◆ TASK TO CARRY OUT ◆
Starting with the line that contains "index mcp: (532, 220)" and stopping after the line that contains "pinky mcp: (791, 253)", copy the entries below exactly. Include nothing else.

Top of GIVEN RECORDS

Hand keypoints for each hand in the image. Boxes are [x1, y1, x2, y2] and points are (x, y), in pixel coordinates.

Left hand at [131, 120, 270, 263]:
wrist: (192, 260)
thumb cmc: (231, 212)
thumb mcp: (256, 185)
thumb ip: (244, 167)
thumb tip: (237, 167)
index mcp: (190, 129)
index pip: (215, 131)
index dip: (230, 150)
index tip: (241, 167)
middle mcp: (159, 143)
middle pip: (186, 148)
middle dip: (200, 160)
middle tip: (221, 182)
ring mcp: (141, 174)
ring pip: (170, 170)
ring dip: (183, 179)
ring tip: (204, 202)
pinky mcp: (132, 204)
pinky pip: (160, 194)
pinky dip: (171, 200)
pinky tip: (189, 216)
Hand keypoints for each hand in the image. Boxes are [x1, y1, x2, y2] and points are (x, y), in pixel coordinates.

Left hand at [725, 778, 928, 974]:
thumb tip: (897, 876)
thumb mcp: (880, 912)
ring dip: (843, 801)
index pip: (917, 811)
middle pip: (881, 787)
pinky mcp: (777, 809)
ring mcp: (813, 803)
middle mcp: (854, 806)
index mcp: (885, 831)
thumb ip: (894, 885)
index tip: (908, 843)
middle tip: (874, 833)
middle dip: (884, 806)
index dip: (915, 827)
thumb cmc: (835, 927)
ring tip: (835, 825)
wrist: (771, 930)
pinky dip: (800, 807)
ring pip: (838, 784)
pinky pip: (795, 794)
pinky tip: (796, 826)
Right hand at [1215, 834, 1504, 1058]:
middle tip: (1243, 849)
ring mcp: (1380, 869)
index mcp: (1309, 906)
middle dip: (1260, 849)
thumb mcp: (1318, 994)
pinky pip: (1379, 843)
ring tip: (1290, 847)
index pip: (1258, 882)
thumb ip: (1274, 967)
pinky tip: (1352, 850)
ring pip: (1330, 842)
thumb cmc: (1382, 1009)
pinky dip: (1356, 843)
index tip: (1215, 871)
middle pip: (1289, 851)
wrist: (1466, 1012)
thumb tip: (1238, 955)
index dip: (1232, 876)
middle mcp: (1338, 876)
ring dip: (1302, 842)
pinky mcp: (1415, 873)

Bottom of GIVEN RECORDS
Top of GIVEN RECORDS

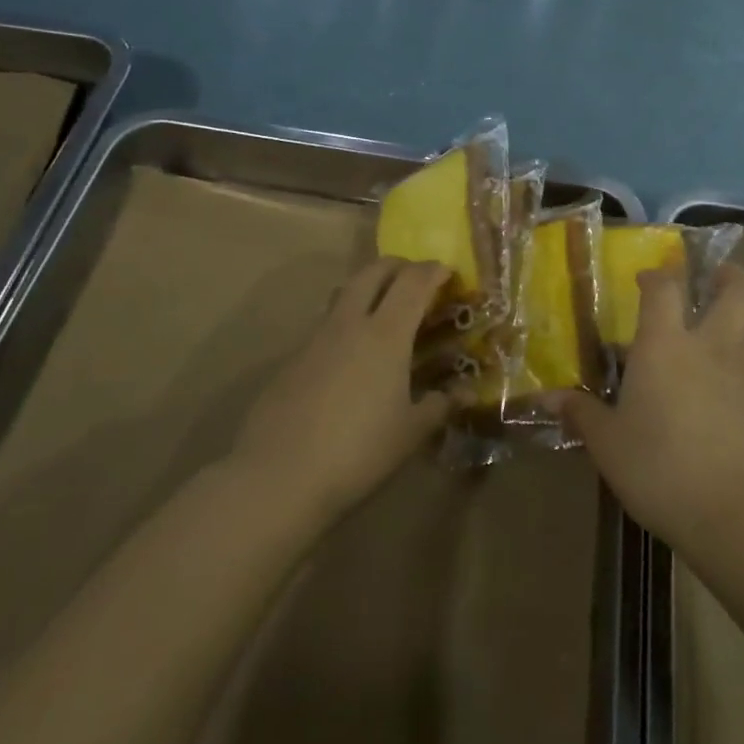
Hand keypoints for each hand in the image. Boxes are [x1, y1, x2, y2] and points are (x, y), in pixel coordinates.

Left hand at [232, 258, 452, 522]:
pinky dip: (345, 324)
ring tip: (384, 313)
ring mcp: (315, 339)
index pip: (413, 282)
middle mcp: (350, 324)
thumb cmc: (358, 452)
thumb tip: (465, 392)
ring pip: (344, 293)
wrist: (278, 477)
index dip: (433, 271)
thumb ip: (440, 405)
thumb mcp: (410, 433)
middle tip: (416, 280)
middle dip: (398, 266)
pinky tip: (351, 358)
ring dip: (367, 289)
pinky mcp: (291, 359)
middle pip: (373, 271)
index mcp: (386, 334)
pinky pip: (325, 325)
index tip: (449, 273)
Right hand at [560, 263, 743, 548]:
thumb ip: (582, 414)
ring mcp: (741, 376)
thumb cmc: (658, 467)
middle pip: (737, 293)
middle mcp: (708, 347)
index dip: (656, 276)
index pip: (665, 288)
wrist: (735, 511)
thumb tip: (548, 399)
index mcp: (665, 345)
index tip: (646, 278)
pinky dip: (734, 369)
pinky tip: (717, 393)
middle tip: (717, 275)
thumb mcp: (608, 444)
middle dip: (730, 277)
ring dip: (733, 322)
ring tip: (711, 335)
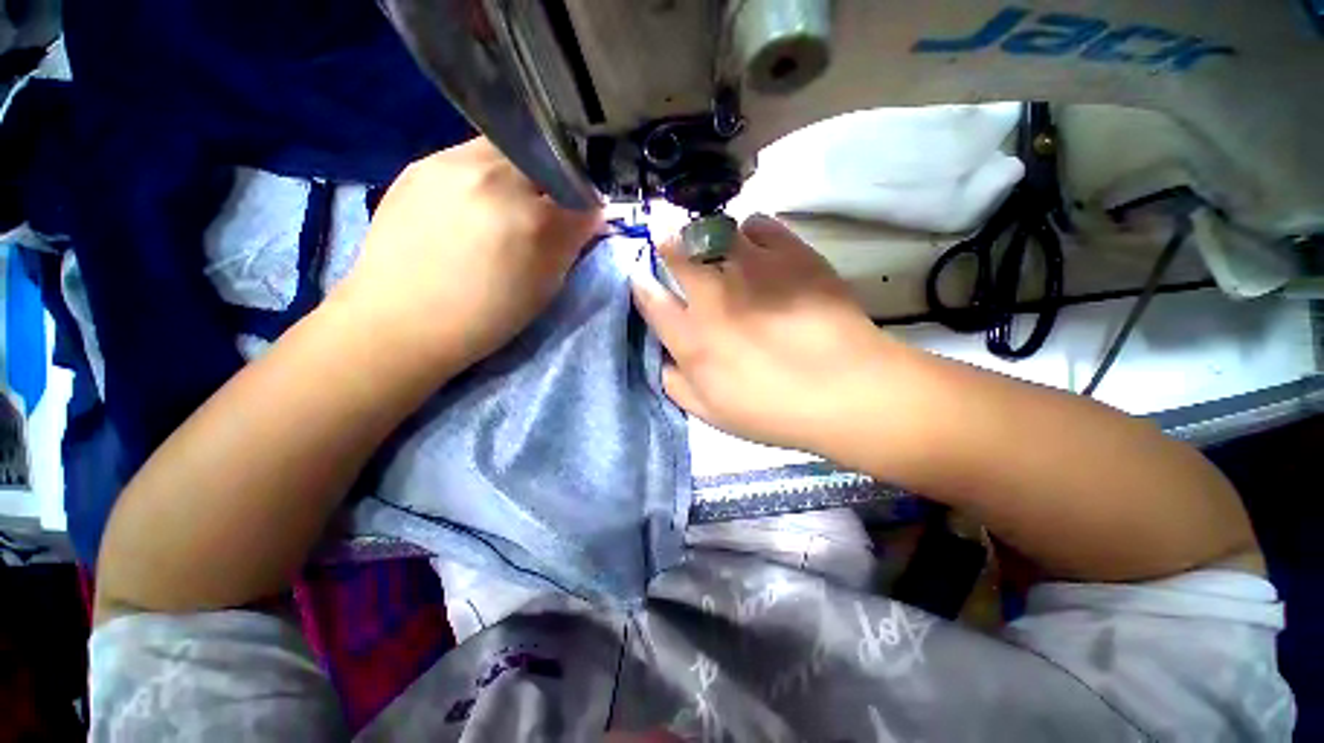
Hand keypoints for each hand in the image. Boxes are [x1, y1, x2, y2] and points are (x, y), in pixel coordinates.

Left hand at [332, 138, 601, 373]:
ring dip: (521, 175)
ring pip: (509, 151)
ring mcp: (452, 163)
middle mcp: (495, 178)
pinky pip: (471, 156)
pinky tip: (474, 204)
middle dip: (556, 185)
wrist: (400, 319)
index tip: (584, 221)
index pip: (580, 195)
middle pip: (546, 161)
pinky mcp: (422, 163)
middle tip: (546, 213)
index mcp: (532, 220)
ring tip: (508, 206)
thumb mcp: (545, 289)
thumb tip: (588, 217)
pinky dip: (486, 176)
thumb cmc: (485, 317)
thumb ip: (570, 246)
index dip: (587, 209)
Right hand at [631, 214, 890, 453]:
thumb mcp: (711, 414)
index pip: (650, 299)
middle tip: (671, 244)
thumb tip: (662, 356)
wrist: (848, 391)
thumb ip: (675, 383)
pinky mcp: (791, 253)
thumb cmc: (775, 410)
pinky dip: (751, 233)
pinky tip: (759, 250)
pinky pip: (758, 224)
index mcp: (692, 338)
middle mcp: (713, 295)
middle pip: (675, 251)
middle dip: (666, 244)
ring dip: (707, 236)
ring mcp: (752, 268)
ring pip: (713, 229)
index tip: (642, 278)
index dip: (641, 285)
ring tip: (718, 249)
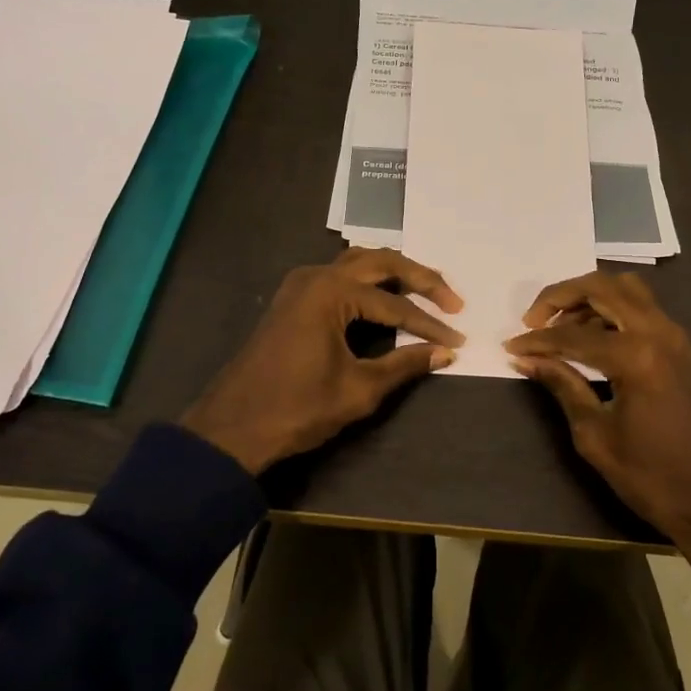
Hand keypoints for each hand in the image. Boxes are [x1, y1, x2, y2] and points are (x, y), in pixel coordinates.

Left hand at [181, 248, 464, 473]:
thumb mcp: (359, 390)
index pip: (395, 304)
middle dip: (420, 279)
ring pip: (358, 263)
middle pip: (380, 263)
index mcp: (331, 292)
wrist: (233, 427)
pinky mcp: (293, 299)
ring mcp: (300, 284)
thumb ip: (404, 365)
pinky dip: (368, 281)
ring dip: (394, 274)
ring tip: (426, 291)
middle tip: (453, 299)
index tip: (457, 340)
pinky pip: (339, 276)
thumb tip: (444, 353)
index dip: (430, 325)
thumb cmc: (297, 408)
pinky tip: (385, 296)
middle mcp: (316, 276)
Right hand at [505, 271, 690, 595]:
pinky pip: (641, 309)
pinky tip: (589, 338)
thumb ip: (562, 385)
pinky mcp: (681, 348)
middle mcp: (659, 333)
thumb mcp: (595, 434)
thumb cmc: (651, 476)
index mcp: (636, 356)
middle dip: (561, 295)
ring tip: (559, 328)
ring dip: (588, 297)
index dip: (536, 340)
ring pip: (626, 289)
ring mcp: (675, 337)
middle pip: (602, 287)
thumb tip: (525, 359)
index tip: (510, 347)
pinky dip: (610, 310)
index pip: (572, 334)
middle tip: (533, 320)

Bottom of GIVEN RECORDS

◆ EXERCISE SOLUTION ◆
index mcp: (532, 220)
ring tip: (508, 206)
thumb mcp: (545, 289)
thumb tip: (588, 217)
pinky dip: (486, 176)
thumb cmc: (485, 317)
thumb ip: (570, 246)
index dip: (587, 209)
Right hand at [631, 214, 890, 453]:
thumb mcp: (711, 414)
index pip: (650, 299)
middle tip: (671, 244)
thumb tip: (662, 356)
wrist: (848, 391)
thumb ip: (675, 383)
pinky mcp: (791, 253)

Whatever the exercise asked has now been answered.